(Entries taken from a collection)
"""
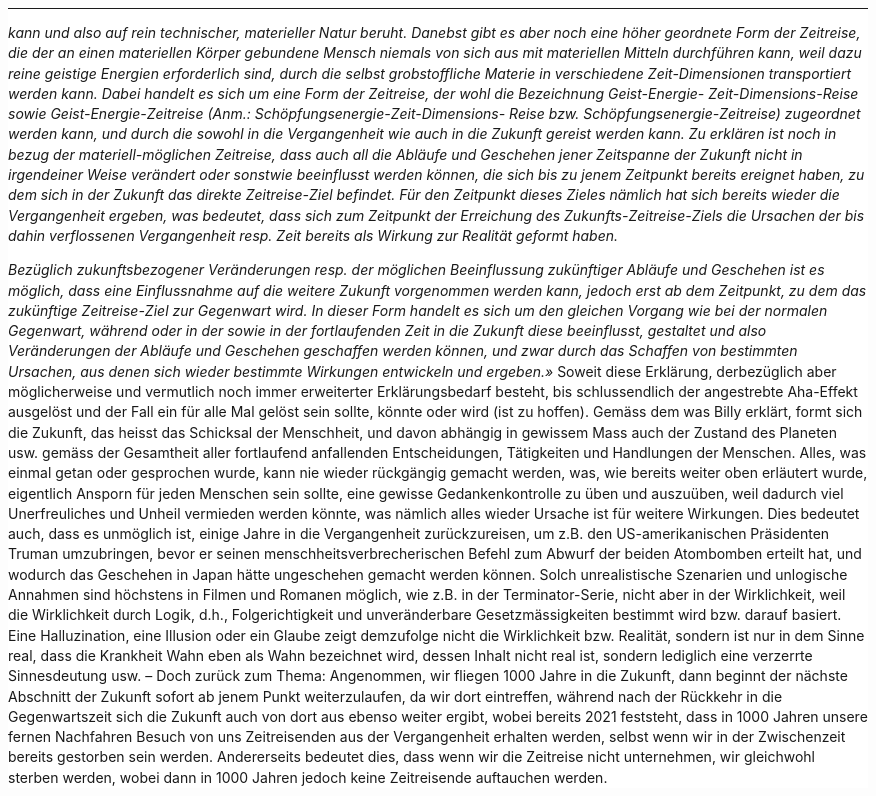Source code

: 
-----

_kann und also auf rein technischer, materieller Natur beruht. Danebst gibt es aber noch eine höher_
_geordnete Form der Zeitreise, die der an einen materiellen Körper gebundene Mensch niemals von_
_sich aus mit materiellen Mitteln durchführen kann, weil dazu reine geistige Energien erforderlich_
_sind, durch die selbst grobstoffliche Materie in verschiedene Zeit-Dimensionen transportiert werden_
_kann. Dabei handelt es sich um eine Form der Zeitreise, der wohl die Bezeichnung Geist-Energie-_
_Zeit-Dimensions-Reise sowie Geist-Energie-Zeitreise (Anm.: Schöpfungsenergie-Zeit-Dimensions-_
_Reise bzw. Schöpfungsenergie-Zeitreise) zugeordnet werden kann, und durch die sowohl in die_
_Vergangenheit wie auch in die Zukunft gereist werden kann. Zu erklären ist noch in bezug der_
_materiell-möglichen Zeitreise, dass auch all die Abläufe und Geschehen jener Zeitspanne der_
_Zukunft nicht in irgendeiner Weise verändert oder sonstwie beeinflusst werden können, die sich bis_
_zu jenem Zeitpunkt bereits ereignet haben, zu dem sich in der Zukunft das direkte Zeitreise-Ziel_
_befindet. Für den Zeitpunkt dieses Zieles nämlich hat sich bereits wieder die Vergangenheit ergeben,_
_was bedeutet, dass sich zum Zeitpunkt der Erreichung des Zukunfts-Zeitreise-Ziels die Ursachen der_
_bis dahin verflossenen Vergangenheit resp. Zeit bereits als Wirkung zur Realität geformt haben._

_Bezüglich zukunftsbezogener Veränderungen resp. der möglichen Beeinflussung zukünftiger Abläufe_
_und Geschehen ist es möglich, dass eine Einflussnahme auf die weitere Zukunft vorgenommen_
_werden kann, jedoch erst ab dem Zeitpunkt, zu dem das zukünftige Zeitreise-Ziel zur Gegenwart_
_wird. In dieser Form handelt es sich um den gleichen Vorgang wie bei der normalen Gegenwart,_
_während oder in der sowie in der fortlaufenden Zeit in die Zukunft diese beeinflusst, gestaltet und_
_also Veränderungen der Abläufe und Geschehen geschaffen werden können, und zwar durch das_
_Schaffen von bestimmten Ursachen, aus denen sich wieder bestimmte Wirkungen entwickeln und_
_ergeben.»_
Soweit diese Erklärung, derbezüglich aber möglicherweise und vermutlich noch immer
erweiterter Erklärungsbedarf besteht, bis schlussendlich der angestrebte Aha-Effekt ausgelöst
und der Fall ein für alle Mal gelöst sein sollte, könnte oder wird (ist zu hoffen).
Gemäss dem was Billy erklärt, formt sich die Zukunft, das heisst das Schicksal der Menschheit,
und davon abhängig in gewissem Mass auch der Zustand des Planeten usw. gemäss der
Gesamtheit aller fortlaufend anfallenden Entscheidungen, Tätigkeiten und Handlungen der
Menschen. Alles, was einmal getan oder gesprochen wurde, kann nie wieder rückgängig
gemacht werden, was, wie bereits weiter oben erläutert wurde, eigentlich Ansporn für jeden
Menschen sein sollte, eine gewisse Gedankenkontrolle zu üben und auszuüben, weil dadurch viel
Unerfreuliches und Unheil vermieden werden könnte, was nämlich alles wieder Ursache ist für
weitere Wirkungen. Dies bedeutet auch, dass es unmöglich ist, einige Jahre in die Vergangenheit
zurückzureisen, um z.B. den US-amerikanischen Präsidenten Truman umzubringen, bevor er
seinen menschheitsverbrecherischen Befehl zum Abwurf der beiden Atombomben erteilt hat,
und wodurch das Geschehen in Japan hätte ungeschehen gemacht werden können. Solch
unrealistische Szenarien und unlogische Annahmen sind höchstens in Filmen und Romanen
möglich, wie z.B. in der Terminator-Serie, nicht aber in der Wirklichkeit, weil die Wirklichkeit
durch Logik, d.h., Folgerichtigkeit und unveränderbare Gesetzmässigkeiten bestimmt wird bzw.
darauf basiert. Eine Halluzination, eine Illusion oder ein Glaube zeigt demzufolge nicht die
Wirklichkeit bzw. Realität, sondern ist nur in dem Sinne real, dass die Krankheit Wahn eben als
Wahn bezeichnet wird, dessen Inhalt nicht real ist, sondern lediglich eine verzerrte
Sinnesdeutung usw. – Doch zurück zum Thema: Angenommen, wir fliegen 1000 Jahre in die
Zukunft, dann beginnt der nächste Abschnitt der Zukunft sofort ab jenem Punkt weiterzulaufen,
da wir dort eintreffen, während nach der Rückkehr in die Gegenwartszeit sich die Zukunft auch
von dort aus ebenso weiter ergibt, wobei bereits 2021 feststeht, dass in 1000 Jahren unsere
fernen Nachfahren Besuch von uns Zeitreisenden aus der Vergangenheit erhalten werden, selbst
wenn wir in der Zwischenzeit bereits gestorben sein werden. Andererseits bedeutet dies, dass
wenn wir die Zeitreise nicht unternehmen, wir gleichwohl sterben werden, wobei dann in 1000
Jahren jedoch keine Zeitreisende auftauchen werden.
"""
Write out every line of the entries that holds the word "Menschen".

» **TASK SOLUTION**:
Menschen. Alles, was einmal getan oder gesprochen wurde, kann nie wieder rückgängig
Menschen sein sollte, eine gewisse Gedankenkontrolle zu üben und auszuüben, weil dadurch viel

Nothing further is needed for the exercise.